Maginot Line Engineering

I tweeted on this a couple of weeks (months?) ago, but it's important enough a concept that I think it bears repeating because it applies to a lot of work that engineers (and, really, anyone) does.

For the less historically-inclined, the Maginot Line was a series of defensive fortifications between France and Germany built between the World Wars.  France, tired of Germans tromping through their country every couple of decades, elected to try keeping them out by putting fortifications, guns, traps, and big, strongly worded signs in several languages all along the border with Germany.

And it worked- the Germans were utterly and completely repelled by the Maginot Line's defenses.  Of course, they went AROUND them and attacked from the north, but by God, they didn't cross the Maginot Line!


In the engineering world, there can be a tendency to do the same thing.  If one manufacturer's product has a defective lot, design them out!  A particular technology (e.g, tantalum capacitors) fails you, don't use it again!
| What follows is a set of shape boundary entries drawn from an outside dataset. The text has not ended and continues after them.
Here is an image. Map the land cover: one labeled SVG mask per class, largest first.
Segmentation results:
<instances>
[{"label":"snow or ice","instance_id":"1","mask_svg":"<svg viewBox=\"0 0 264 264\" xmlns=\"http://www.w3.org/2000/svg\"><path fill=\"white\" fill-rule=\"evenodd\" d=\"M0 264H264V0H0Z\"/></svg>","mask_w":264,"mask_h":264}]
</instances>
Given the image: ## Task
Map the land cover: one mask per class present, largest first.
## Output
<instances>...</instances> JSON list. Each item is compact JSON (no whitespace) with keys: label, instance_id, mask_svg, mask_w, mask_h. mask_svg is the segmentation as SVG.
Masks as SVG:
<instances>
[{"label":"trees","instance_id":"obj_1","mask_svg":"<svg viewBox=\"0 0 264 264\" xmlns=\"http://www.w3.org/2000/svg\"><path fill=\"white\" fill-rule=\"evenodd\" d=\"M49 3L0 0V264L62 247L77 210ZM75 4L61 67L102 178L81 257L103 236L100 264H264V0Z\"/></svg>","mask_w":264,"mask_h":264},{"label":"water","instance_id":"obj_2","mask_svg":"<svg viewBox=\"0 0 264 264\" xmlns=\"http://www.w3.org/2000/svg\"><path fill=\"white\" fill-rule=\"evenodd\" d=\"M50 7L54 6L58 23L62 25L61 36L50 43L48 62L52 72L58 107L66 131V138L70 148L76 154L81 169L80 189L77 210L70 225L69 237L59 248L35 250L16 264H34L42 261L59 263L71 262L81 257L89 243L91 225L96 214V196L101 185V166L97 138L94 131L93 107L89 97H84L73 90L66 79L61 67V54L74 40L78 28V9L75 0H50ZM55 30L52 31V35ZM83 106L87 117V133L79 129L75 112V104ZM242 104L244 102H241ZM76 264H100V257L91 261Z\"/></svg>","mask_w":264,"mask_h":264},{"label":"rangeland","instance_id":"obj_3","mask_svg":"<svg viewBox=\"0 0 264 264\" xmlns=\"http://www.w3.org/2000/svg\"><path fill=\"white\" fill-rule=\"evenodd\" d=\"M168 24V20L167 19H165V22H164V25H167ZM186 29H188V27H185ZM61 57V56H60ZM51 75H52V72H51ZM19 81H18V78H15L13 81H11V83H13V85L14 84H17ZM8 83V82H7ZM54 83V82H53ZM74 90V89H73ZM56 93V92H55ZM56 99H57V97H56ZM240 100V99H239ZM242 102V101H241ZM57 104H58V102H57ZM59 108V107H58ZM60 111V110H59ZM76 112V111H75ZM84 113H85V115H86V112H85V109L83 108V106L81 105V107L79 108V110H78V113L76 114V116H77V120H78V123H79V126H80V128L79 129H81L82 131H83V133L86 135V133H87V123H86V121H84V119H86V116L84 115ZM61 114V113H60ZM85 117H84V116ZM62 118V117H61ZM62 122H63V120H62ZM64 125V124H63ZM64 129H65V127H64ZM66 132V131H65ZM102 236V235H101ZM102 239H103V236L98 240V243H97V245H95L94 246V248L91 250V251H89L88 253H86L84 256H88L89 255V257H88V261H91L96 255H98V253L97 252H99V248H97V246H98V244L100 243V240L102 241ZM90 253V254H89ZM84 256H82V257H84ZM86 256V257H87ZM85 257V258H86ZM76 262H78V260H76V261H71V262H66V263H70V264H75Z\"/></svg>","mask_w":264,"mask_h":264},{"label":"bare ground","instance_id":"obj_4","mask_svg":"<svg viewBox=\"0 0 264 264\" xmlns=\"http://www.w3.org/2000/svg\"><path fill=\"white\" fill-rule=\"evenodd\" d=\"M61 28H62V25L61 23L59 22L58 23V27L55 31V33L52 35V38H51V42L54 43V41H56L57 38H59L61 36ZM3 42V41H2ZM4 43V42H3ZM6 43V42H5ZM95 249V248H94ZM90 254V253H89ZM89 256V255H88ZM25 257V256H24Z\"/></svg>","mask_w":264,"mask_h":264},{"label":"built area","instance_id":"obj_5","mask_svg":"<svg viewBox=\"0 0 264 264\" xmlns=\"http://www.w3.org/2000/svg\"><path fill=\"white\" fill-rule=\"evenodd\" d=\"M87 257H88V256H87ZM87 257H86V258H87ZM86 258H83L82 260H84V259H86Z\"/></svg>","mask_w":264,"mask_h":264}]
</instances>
It seems like a simple fix, but I'm here to tell you: at best it is only breeding false confidence.  At worst, it can actually CREATE a problem, because once a company has suffered through a problem (material contamination, process failure, what have you) that company is LESS likely to have that problem again than another company that hasn't yet made the same mistakes.

The lesson here is simple- learn from past mistakes and problems, but recognize when you're going too far.  Ask yourself: am I spending too much time and effort on solving the problems of the last war?  Because, I promise you, right now, someone somewhere out there is making something RIGHT NOW that is going to blow up in your product and give you a three-month headache.